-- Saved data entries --
-*-

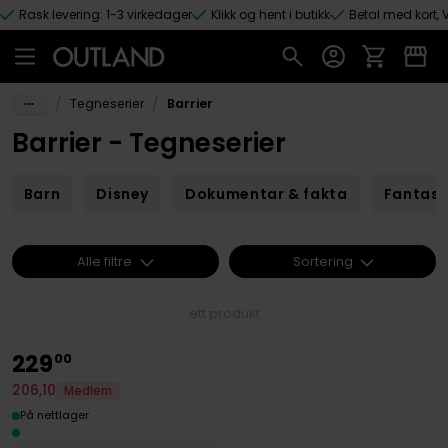
Rask levering: 1-3 virkedager
Klikk og hent i butikk
Betal med kort, V
Hopp til hovedinnhold
/
/
Tegneserier
Barrier
Barrier - Tegneserier
Barn
Disney
Dokumentar & fakta
Fantas
Alle filtre
Sortering
ett produkt
229
00
206
,
10
Medlem
På nettlager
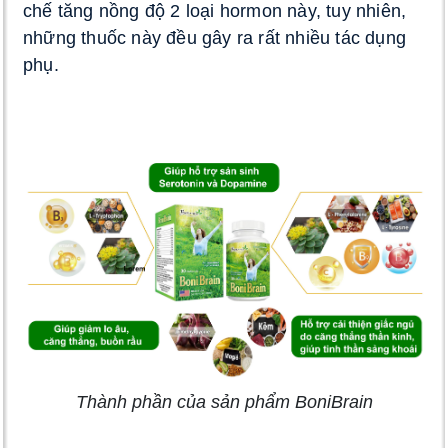
chế tăng nồng độ 2 loại hormon này, tuy nhiên, 
những thuốc này đều gây ra rất nhiều tác dụng 
phụ. 
Thành phần của sản phẩm BoniBrain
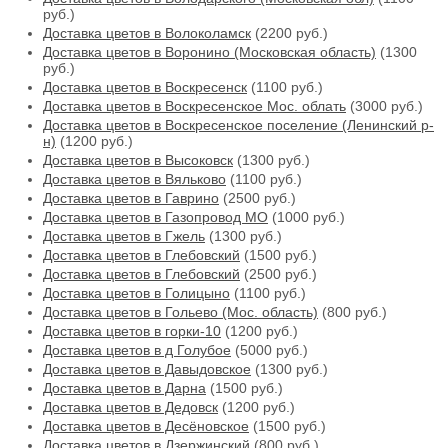
руб.)
Доставка цветов в Волоколамск
(2200 руб.)
Доставка цветов в Воронино (Московская область)
(1300
руб.)
Доставка цветов в Воскресенск
(1100 руб.)
Доставка цветов в Воскресенское Мос. облать
(3000 руб.)
Доставка цветов в Воскресенское поселение (Ленинский р-
н)
(1200 руб.)
Доставка цветов в Высоковск
(1300 руб.)
Доставка цветов в Вяльково
(1100 руб.)
Доставка цветов в Гаврино
(2500 руб.)
Доставка цветов в Газопровод МО
(1000 руб.)
Доставка цветов в Гжель
(1300 руб.)
Доставка цветов в Глебовский
(1500 руб.)
Доставка цветов в Глебовский
(2500 руб.)
Доставка цветов в Голицыно
(1100 руб.)
Доставка цветов в Гольево (Мос. область)
(800 руб.)
Доставка цветов в горки-10
(1200 руб.)
Доставка цветов в д Голубое
(5000 руб.)
Доставка цветов в Давыдовское
(1300 руб.)
Доставка цветов в Дарна
(1500 руб.)
Доставка цветов в Дедовск
(1200 руб.)
Доставка цветов в Десёновское
(1500 руб.)
Доставка цветов в Дзержинский
(800 руб.)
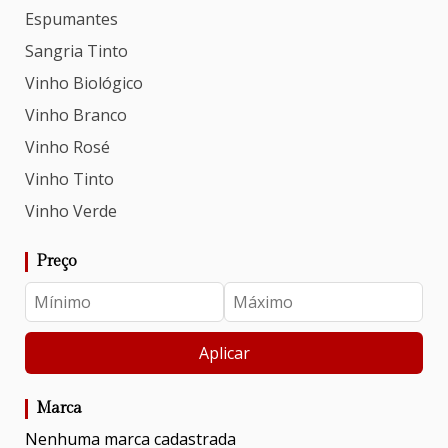
Espumantes
Sangria Tinto
Vinho Biológico
Vinho Branco
Vinho Rosé
Vinho Tinto
Vinho Verde
Preço
Aplicar
Marca
Nenhuma marca cadastrada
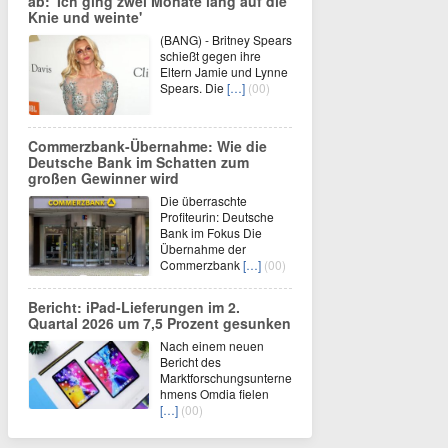
ab: 'Ich ging zwei Monate lang auf die
Knie und weinte'
(BANG) - Britney Spears
schießt gegen ihre
Eltern Jamie und Lynne
Spears. Die
[…]
(00)
Commerzbank-Übernahme: Wie die
Deutsche Bank im Schatten zum
großen Gewinner wird
Die überraschte
Profiteurin: Deutsche
Bank im Fokus Die
Übernahme der
Commerzbank
[…]
(00)
Bericht: iPad-Lieferungen im 2.
Quartal 2026 um 7,5 Prozent gesunken
Nach einem neuen
Bericht des
Marktforschungsunterne
hmens Omdia fielen
[…]
(00)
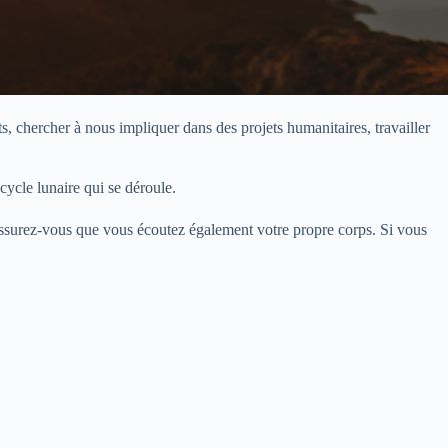
s, chercher à nous impliquer dans des projets humanitaires, travailler
ycle lunaire qui se déroule.
 assurez-vous que vous écoutez également votre propre corps. Si vous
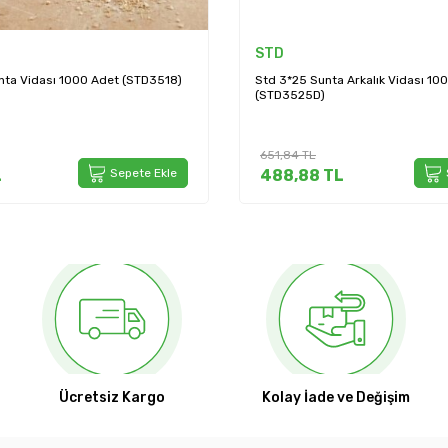
TD
Spax
d 3*25 Sunta Arkalık Vidası 1000 Adet
Abc Spax 3,5*16 Mdf 
TD3525D)
15)
51,84
TL
1.027,23
TL
488,88
TL
Sepete Ekle
719,06
TL
Ücretsiz Kargo
Kolay İade ve Değişim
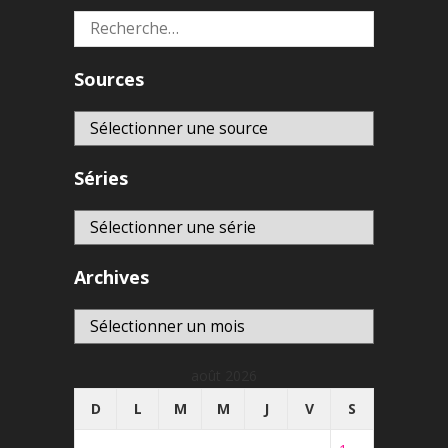
Rechercher :
Sources
Séries
Archives
Archives
août 2026
D
L
M
M
J
V
S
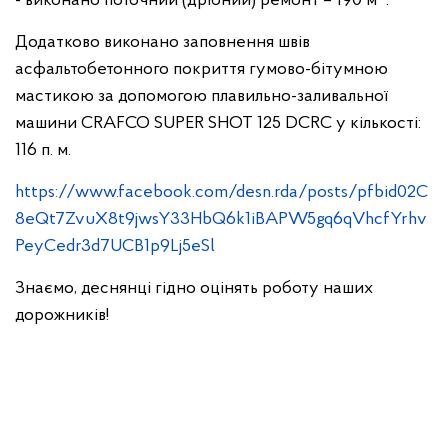
- виконано поточний (дрібний) ремонт – 190 м
.
Додатково виконано заповнення швів
асфальтобетонного покриття гумово-бітумною
мастикою за допомогою плавильно-заливальної
машини CRAFCO SUPER SHOT 125 DCRC у кількості:
116 п. м.
https://www.facebook.com/desn.rda/posts/pfbid02C
8eQt7ZvuX8t9jwsY33HbQ6k1iBAPW5gq6qVhcfYrhv
PeyCedr3d7UCB1p9Lj5eSl
Знаємо, деснянці гідно оцінять роботу наших
дорожників!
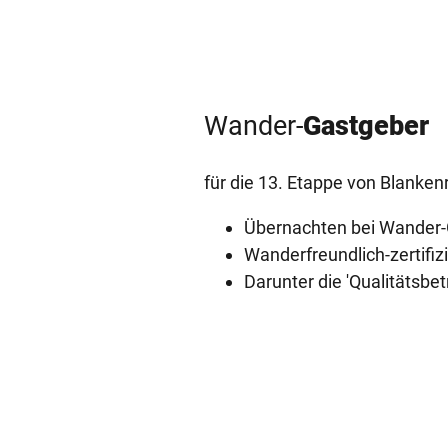
Wander-
­Gastgeber
für die 13. Etappe
­von Blanken
Übernachten bei Wander-
Wanderfreundlich-zertifi
Darunter die 'Qualitätsb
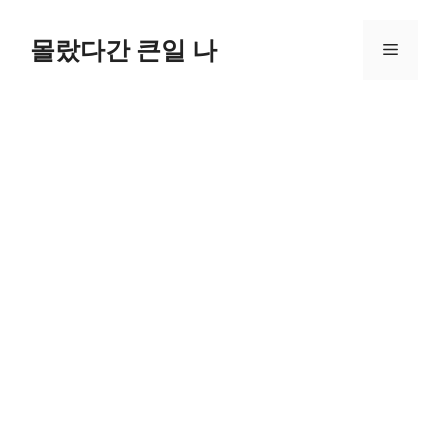
컨
텐
몰랐다간 큰일 나
메
츠
로
뉴
건
너
뛰
기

-*-

-- Exercise --
State, as a number only, how many lines in the entries include "Воскресенское".

-- Solved problem --
2